Either he's really happy to see me, or trying to shove me into a pit.  I couldn't tell.  Pushy pets is something I'm well acquainted with, my dog pack tried to shove me off a cliff last time we went outside, but slimes are *persistent* shovers, not just accidental pushes like tamed wolves.

I tried luring him up a ladder, but it seems they can't climb without an enclosed tube - just sorta bounce off and keep leaping at the ladder again.  It's rather comical to watch, but not helping my progress in the slightest.  With the ever-present heights in Canopy Carnage, this would not do.

I suppose I could have just smacked the little guy with my sword and be done with it, but I ended up building a slime-pen instead.


Sorry little guy, but I fall off enough without extra help!

Friday, July 22, 2011

Unexpected Explosion


Posts have been less frequent recently because most of my activities have been resource gathering.  Stockpiles of most essentials were getting dangerously low, and at the rate I go through glass a major effort was required.


That accomplished, I set out to extend the main glass highway along the coast.  Some flailing squids were chilling out in the shallows.

Stacks of glass in hand and pinky finger clamped down on the Shift key, I continued on.  Two plum chests ripe for the picking presented themselves, one hard to spot...   And one not so hard. 


I think I'll go after the shady chest first, it'll be easier to reach of the two, simply by tunneling my way down inside the shelf pine and mining it out from below the ground.  More exciting than the chests was the sight ahead - a strange twisted helix tree with some very desirable iron ore embedded in the trunk!

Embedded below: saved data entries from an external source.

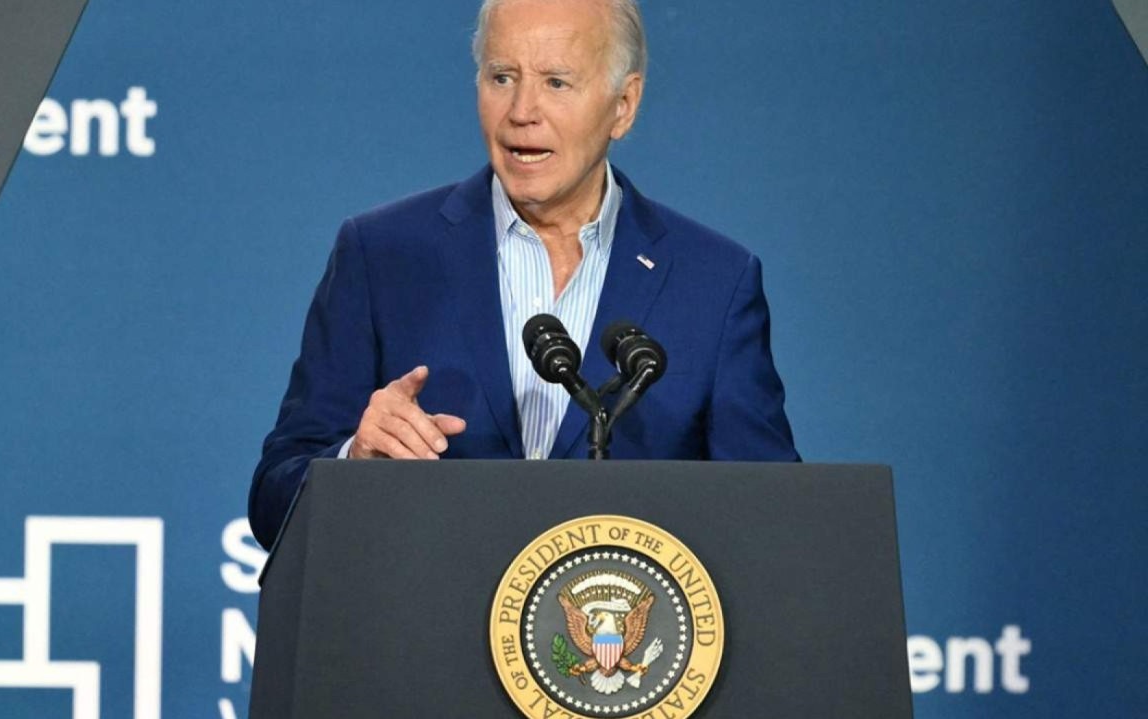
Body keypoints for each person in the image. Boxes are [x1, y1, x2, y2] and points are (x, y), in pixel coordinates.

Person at [249, 0, 799, 550]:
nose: (521, 110)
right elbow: (273, 501)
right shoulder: (383, 255)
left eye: (556, 82)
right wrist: (354, 463)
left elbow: (772, 521)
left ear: (623, 106)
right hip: (426, 629)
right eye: (502, 77)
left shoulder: (713, 282)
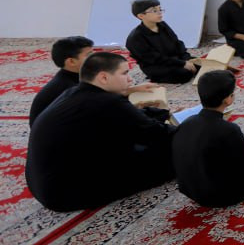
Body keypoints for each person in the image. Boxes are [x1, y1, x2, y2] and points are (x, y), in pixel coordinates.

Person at [25, 52, 175, 212]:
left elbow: (132, 118)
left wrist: (157, 114)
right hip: (64, 194)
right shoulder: (107, 102)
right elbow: (158, 134)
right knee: (172, 154)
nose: (130, 79)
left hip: (41, 185)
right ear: (103, 77)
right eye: (124, 73)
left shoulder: (74, 92)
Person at [171, 69, 244, 208]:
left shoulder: (188, 122)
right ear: (227, 99)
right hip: (223, 195)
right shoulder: (228, 129)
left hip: (191, 189)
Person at [30, 36, 157, 126]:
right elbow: (104, 105)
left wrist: (133, 90)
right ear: (71, 62)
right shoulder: (68, 87)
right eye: (89, 55)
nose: (95, 57)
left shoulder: (72, 78)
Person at [125, 0, 198, 83]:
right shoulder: (136, 37)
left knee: (202, 64)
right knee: (184, 74)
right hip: (157, 65)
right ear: (141, 16)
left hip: (174, 59)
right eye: (154, 11)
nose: (159, 13)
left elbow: (177, 43)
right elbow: (155, 59)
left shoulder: (162, 25)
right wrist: (182, 63)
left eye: (160, 9)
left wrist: (186, 59)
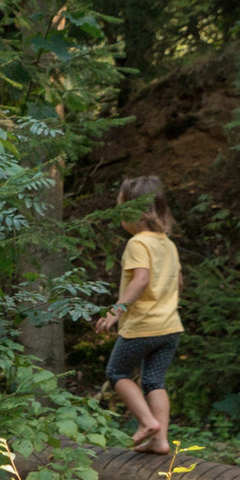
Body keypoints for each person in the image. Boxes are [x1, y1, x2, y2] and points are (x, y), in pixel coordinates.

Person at [95, 175, 184, 456]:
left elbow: (141, 279)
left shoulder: (138, 243)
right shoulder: (167, 243)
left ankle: (147, 422)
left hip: (142, 326)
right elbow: (178, 281)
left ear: (135, 213)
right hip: (170, 327)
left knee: (117, 372)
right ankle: (160, 441)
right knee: (154, 381)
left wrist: (116, 309)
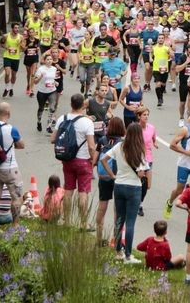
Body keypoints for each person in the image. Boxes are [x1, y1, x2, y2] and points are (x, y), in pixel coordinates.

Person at [101, 121, 151, 264]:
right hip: (133, 187)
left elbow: (104, 159)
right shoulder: (139, 150)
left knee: (119, 219)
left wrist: (112, 175)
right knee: (130, 222)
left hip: (119, 185)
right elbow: (141, 173)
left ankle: (118, 251)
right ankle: (128, 255)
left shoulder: (119, 146)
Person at [52, 93, 97, 221]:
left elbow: (53, 139)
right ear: (83, 105)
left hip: (67, 160)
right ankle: (83, 222)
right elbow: (91, 146)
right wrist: (93, 160)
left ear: (71, 104)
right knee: (83, 192)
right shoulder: (87, 122)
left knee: (68, 190)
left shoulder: (62, 119)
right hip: (83, 160)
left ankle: (67, 220)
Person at [0, 102, 25, 235]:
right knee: (16, 197)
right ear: (9, 113)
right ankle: (15, 224)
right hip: (10, 168)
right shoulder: (11, 129)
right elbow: (21, 145)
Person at [95, 117, 125, 244]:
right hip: (117, 177)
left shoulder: (102, 140)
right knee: (117, 209)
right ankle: (115, 239)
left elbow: (95, 159)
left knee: (102, 206)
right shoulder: (122, 143)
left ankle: (99, 238)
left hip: (104, 177)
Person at [0, 22, 23, 98]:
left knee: (13, 75)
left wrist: (20, 44)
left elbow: (23, 48)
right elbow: (1, 43)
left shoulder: (21, 37)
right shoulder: (6, 36)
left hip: (16, 58)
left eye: (18, 28)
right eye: (15, 28)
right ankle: (7, 87)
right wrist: (6, 47)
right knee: (7, 73)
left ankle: (11, 88)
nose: (17, 29)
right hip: (7, 56)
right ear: (12, 28)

First though I was going to need... you guessed it, yet more glass, so back to the mines I went.



I was happily mining my way along when I heard the distinctive "shlop-shlop" of a slime.  Taking a quick peek up top, it was quite a large slime too.  With some iron I'd be able to make sticky pistons... no clue if that will be helpful in my quest, but it couldn't hurt, right?  Carefully poking a single hole into my fragile dirt roof, I smacked the slime with a torch until it split into tiny slimes.  The falling tiny slimes explode most satisfactorily.  I was about to close up the hole when everything around me suddenly exploded with a fierce BOOM.

First thought: Crap, a Creeper!
Second thought: Why am I not dead?
Third thought: AAAAH GIANT HOLE IN MY ROOF.
Fourth thought: No really, why am I not dead?

While pondering my miraculous, nearly unscathed survival, I grabbed a stack of glass and quickly filled in the destroyed roof.  My only guess is that the Creeper might have ... somehow exploded in the water? But that should have protected the surrounding blocks, and not me.  I have the feeling this will remain a mystery.